Scienza

Guerra in Ucraina, cos’è e come è fatto il missile intercontinentale Sarmat con cui la Russia ha “minacciato” il mondo

Il Supersonic Combustion Ramjet è da anni oggetto di ricerca in tutto il mondo per realizzare velivoli in grado di unire Paesi lontani grazie alle straordinarie prestazioni di volo. Come accaduto più volte nella storia dell’aviazione, è di nuovo la guerra a dare impulso allo sviluppo della tecnologia aerospaziale

Fino a quando non ne ha parlato Dmitry Rogozin, numero uno dell’Agenzia spaziale russa, la maggior parte delle persone non immaginava esistesse un missile balistico intercontinentale in grado di colpire obiettivi distanti 18.000 km a velocità così elevate da essere virtualmente non intercettabile. La propulsione airbreathing ipersonica è la tecnologia diventata improvvisamente e drammaticamente nota per le non troppo velate minacce del capo di Roscosmos durante un talk show. Il missile Sarmat è infatti in grado di rilasciare una flotta di 24 piccoli velivoli ipersonici Avangard, della lunghezza di soli 5 metri, capaci di colpire obiettivi al suolo accelerando a Mach 10 (almeno 10-11 volte del più veloce aereo civile) ed effettuando manovre autonome per eludere qualunque contro difesa missilistica.

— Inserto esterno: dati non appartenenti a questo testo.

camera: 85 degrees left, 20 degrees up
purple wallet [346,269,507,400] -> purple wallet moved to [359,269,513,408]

L’anima di questo micidiale sistema d’arma è il propulsore Scramjet (Supersonic Combustion Ramjet), da anni studiato dai ricercatori di tutto il mondo per realizzare velivoli in grado di unire Paesi lontani grazie alle straordinarie prestazioni di volo (come viaggiare tra Bruxelles e Sidney in sole 3 ore) ma anche per colpire obiettivi militari senza alcuna possibilità di difesa. Lo Scramjet è un propulsore leggero ed efficiente, grazie all’assenza di parti in movimento come compressori e turbine, che utilizza l’ossigeno contenuto nell’aria (da qui il termine airbreathing) ed il combustibile dei suoi serbatoi (solitamente a base di idrogeno) per realizzare un processo di combustione supersonica in grado di generare spinta nel volo in atmosfera a numeri di Mach ipersonici, ovvero ben superiori a Mach 5.

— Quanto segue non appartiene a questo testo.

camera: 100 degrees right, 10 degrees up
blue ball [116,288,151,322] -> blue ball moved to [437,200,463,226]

Un propulsore Scramjet realizza la compressione e l’innalzamento della temperatura del flusso d’aria unicamente grazie alla forma aerodinamica della sua presa d’aria. Il flusso è convogliato nella camera di combustione a velocità supersoniche (circa Mach 2) e a temperature sufficientemente elevate (oltre 1400 C) da realizzare l’autoaccensione della miscela non appena avviene il contatto tra l’aria e il combustibile. Il flusso combusto viene espulso attraverso l’ugello di spinta posto nella parte posteriore, così il velivolo viene proiettato a grande velocità nell’atmosfera.

La parte più complessa dell’intero processo è proprio la stabilizzazione della combustione attraverso un flusso d’aria che viaggia a velocità supersoniche. Nei propulsori airbreathing tradizionali come i comuni propulsori a getto, infatti, il flusso d’aria viene convogliato nelle camere di combustione a velocità subsoniche (circa Mach 0,2) ed è molto più semplice realizzare il mescolamento e la combustione della miscela. Questo è possibile perché tali propulsori raggiungono velocità di volo relativamente basse (in genere non superiori a Mach 2) ed il flusso d’aria in ingresso alla presa d’aria può essere rallentato dai compressori senza che si verifichi un eccessivo innalzamento delle temperature dell’aria stessa e delle palette dei compressori. In un propulsore Scramjet, invece, il flusso entra nella presa d’aria a Mach 10 e non è possibile rallentarlo al di sotto di Mach 2 senza provocare un innalzamento della temperatura tale da causare la dissociazione delle molecole d’ossigeno e la conseguente brusca perdita di efficienza del processo di combustione.

Il funzionamento di uno Scramjet dipende quindi totalmente dalla complessa aerodinamica del velivolo e dalla sua velocità di volo, e le difficoltà pratiche legate alla realizzazione della combustione supersonica avevano finora limitato reso impraticabile l’utilizzo operativo di tali propulsori. Uno Scramjet, inoltre, non è in grado di funzionare a basse velocità e necessita pertanto di motori tradizionali nelle fasi iniziali del volo. Tali ostacoli, apparentemente insormontabili nell’utilizzo civile di tali propulsori, non ne hanno però impedito lo sviluppo e la messa a punto come temibili sistemi d’arma. Come accaduto più volte nella storia dell’aviazione, è di nuovo la guerra a dare impulso allo sviluppo della tecnologia aerospaziale.